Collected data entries
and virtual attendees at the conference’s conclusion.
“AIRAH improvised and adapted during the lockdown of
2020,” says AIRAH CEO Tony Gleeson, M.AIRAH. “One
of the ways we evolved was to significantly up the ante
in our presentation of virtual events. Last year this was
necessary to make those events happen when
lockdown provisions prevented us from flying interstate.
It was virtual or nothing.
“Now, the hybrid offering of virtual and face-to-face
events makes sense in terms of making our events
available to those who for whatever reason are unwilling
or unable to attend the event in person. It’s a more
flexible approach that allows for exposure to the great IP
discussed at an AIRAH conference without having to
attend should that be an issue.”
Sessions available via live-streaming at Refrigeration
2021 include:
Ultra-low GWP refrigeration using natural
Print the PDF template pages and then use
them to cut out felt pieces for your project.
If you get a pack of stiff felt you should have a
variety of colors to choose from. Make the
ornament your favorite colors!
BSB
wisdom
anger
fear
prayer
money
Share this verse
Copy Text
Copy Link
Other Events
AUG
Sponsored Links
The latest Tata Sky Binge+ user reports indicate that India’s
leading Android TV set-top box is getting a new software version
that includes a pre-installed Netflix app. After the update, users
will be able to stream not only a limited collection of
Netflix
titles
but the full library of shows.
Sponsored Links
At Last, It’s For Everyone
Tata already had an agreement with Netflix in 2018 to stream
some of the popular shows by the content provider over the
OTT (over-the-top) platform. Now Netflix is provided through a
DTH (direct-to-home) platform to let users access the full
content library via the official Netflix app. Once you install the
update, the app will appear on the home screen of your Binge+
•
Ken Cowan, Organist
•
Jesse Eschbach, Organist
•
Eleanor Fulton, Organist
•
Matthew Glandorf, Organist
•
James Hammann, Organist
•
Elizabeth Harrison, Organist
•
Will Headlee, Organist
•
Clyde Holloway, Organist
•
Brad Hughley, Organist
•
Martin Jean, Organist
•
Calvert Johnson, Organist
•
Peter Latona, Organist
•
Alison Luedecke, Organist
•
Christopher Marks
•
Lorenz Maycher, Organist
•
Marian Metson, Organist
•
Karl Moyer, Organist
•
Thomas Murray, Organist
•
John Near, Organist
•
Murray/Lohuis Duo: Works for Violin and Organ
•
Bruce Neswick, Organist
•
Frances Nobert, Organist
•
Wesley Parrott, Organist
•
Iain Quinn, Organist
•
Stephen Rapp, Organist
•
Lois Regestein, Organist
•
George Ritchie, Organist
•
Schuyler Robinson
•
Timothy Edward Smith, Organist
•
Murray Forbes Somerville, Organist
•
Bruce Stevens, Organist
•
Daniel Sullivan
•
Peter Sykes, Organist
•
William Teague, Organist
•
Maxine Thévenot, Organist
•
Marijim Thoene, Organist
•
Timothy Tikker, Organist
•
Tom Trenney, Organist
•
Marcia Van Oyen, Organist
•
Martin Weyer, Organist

→ ASSIGNMENT:
Return the lines of the records unchanged, from the very first line through the line containing "attend should that", with both ends included.

→ ANSWER SPACE:
and virtual attendees at the conference’s conclusion.
“AIRAH improvised and adapted during the lockdown of
2020,” says AIRAH CEO Tony Gleeson, M.AIRAH. “One
of the ways we evolved was to significantly up the ante
in our presentation of virtual events. Last year this was
necessary to make those events happen when
lockdown provisions prevented us from flying interstate.
It was virtual or nothing.
“Now, the hybrid offering of virtual and face-to-face
events makes sense in terms of making our events
available to those who for whatever reason are unwilling
or unable to attend the event in person. It’s a more
flexible approach that allows for exposure to the great IP
discussed at an AIRAH conference without having to
attend should that be an issue.”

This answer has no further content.